**PAGE EXTRACT**:
[Start of Attachment]

Your Daily Hot Air

Paranoia

It always happens in these cases of pack journalism.

We learn far more than we ever need to know about trivial things and far less about the important stuff.

Case in point: We now know that Edward Snowden‘s girlfriend calls herself a “pole-dancing superhero” and that she’s a compulsive selfie. We’ve also discovered that she’s a blogger who uses ultra-flowery language that would embarrass an emotionally overwrought high school sophomore.

Mills

Lindsay Mills

For instance, the girlfriend, Lindsay Mills, wrote the other day, “My world has opened and closed all at once. Leaving me lost at sea without a compass…. Surely there will be villainous pirates, distracting mermaids, and tides of change in this new open water chapter of my journey.”

Yikes! No wonder Snowden took it on the lam halfway around the world.

Disney Mermaids

Dangerous Disney Characters

The inspiration behind this ejaculation of purple prose is the furor surrounding Snowden’s revelation that it was he who blew the whistle on the US National Security Agency’s data harvesting programs that are either:

  • The realization of our worst nightmares that George Orwell’s fictional “1984” has become fact

or

  • No big deal.

Funny thing is, even Snowden’s name seems to have sprung from the keyboard of a bodice-ripping romance novelist. And then Edward kissed me, his masculine yet gentle lips brushing against mine, his strong yet sensitive arms holding me close, then letting me go long before I wished for freedom from them. He stroked my tear-stained cheek and said ‘Farewell, my darling.’ With nary another word, he picked up his valise and walked out of my life forever.

BTW: Mills actually employed one of those lacrimose images when she told the world that she was typing on a “tear-stained keyboard” in the wake of Edward’s escape from the federal government’s spooks this month.

[End of Attachment]

**COLLECTED MATERIAL**:
[Start of Attachment]

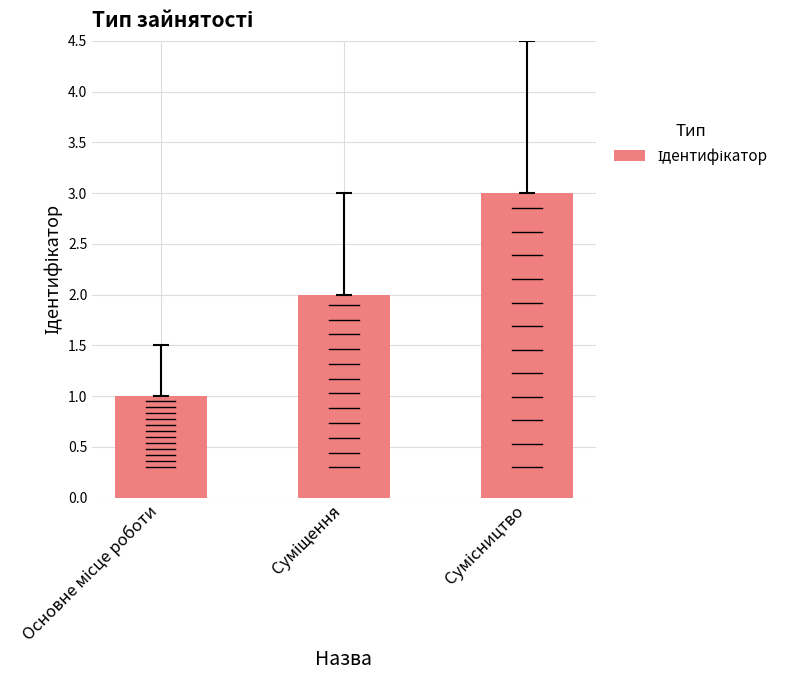

What is the greatest value displayed?

3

[End of Attachment]

**TASKS**:
• 1. In the blog post about Edward Snowden's girlfriend, translate this sentence into Spanish: "We learn far more than we ever need to know about trivial things and far less about the important stuff."
• 2. Output the stretch of the Snowden blog post above from "Yikes! No wonder" through "No big deal.", copied exactly.

**RESULTS BY TASK**:
• 1. Aprendemos mucho más de lo que jamás necesitamos saber sobre cosas triviales y mucho menos sobre lo importante.

• 2.
Yikes! No wonder Snowden took it on the lam halfway around the world.

Disney Mermaids

Dangerous Disney Characters

The inspiration behind this ejaculation of purple prose is the furor surrounding Snowden’s revelation that it was he who blew the whistle on the US National Security Agency’s data harvesting programs that are either:

  • The realization of our worst nightmares that George Orwell’s fictional “1984” has become fact

or

  • No big deal.